Who's scared of memes?

Parth Sharma | News18.com

Updated:August 7, 2018, 10:01 AM IST
President Xi Jinping's Sensitivity to Memes Makes China Ban 'Winnie The Pooh' Film
(Image courtesy: Twitter)

The fear of honey-loving Winnie The Pooh is giving the Chinese government nightmares.

Christopher Robin, Disney’s latest movie to hit the screens, was recently denied a release by China’s censor board. Christopher Robin is a live-action film which stars Ewan McGregor in the leading role.

Now, why was the movie banned?

Well according to a report by the BBC, there isn’t a specific reason to the ban, however, there are ‘rumours’ that the Chinese government is reportedly blocking images of our favourite honey-loving Pooh bear from the internet FOR YEARS due to comparisons (Read: Memes) between Winnie the Pooh and the Chinese president, Xi Jinping.

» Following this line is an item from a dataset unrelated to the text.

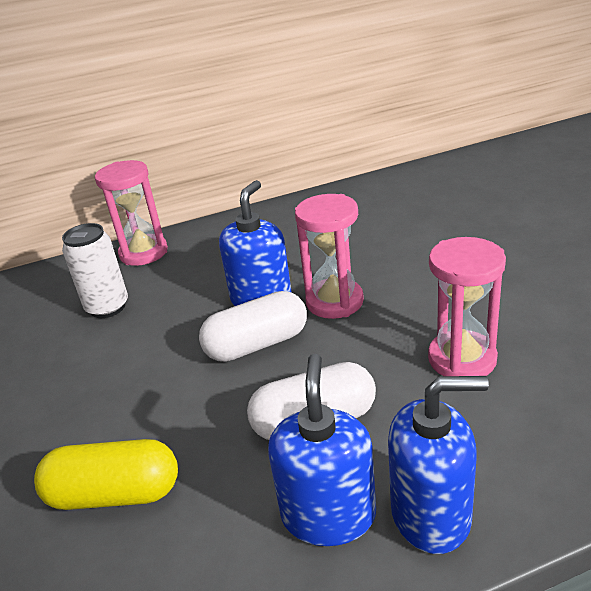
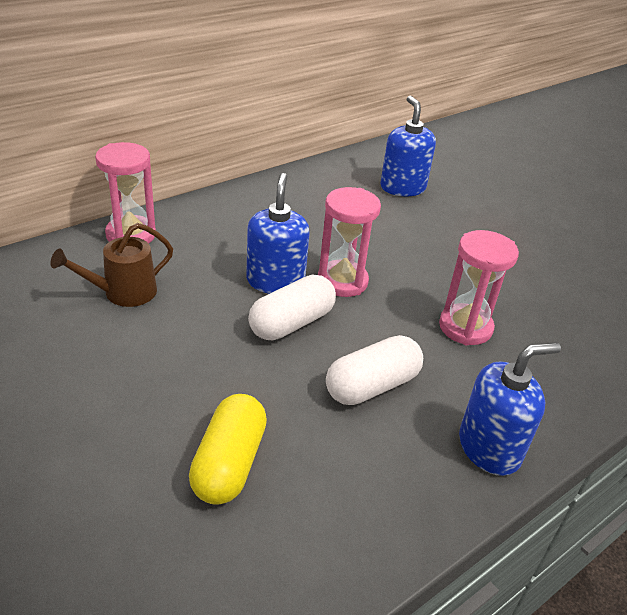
camera: 25 degrees left, 5 degrees up
yellow capsule [34,439,178,510] -> yellow capsule turned 60 degrees counterclockwise [189,394,267,505]
white can [62,223,128,318] -> brown watering can [50,223,173,307]
blue soap dispenser [268,354,376,546] -> blue soap dispenser moved to [380,96,436,196]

These memes flooded the social media in 2013, when Xi and former US President Barack Obama were pictured walking together.

In the said memes, people have compared Xi to Winnie the Pooh and Obama to Tigger.

However, it did not stop there. Xi was again compared to Pooh in 2014 during a meeting with Japanese Prime Minister Shinzo Abe, who was instead assigned the character of the gloomy donkey, Eeyore.

And that’s not all, folks. In 2015, a picture showing Xi Jinping riding in a motorcade alongside an image of Winnie the Pooh in a toy car was reportedly labelled as ‘China's most censored photo’ by political analysis company Global Risk Insights.

Since then the comparison between Pooh and Xi has continued for years and a cartoon character became a symbol of the Chinese resistance against the currently ruling Communist Party, prompting the Chinese authorities to block the character from China. Oh well.

According to Fox News, in June this year, Chinese authorities had also blocked HBO’s website after “Last Week Tonight” host John Oliver cracked jokes at the expense of the Chinese president, mocking his sensitivity when being compared to a fictional cartoon character.

However, another reason is emerging and it may have nothing to do with Xi or Winnie the Pooh.

Apparently, China has an annual foreign film quota and this year it has been set at 34, limiting the number of foreign movies that can be allowed a release in the country. Recently, Disney’s ‘A Wrinkle in Time’ too was denied a release in China.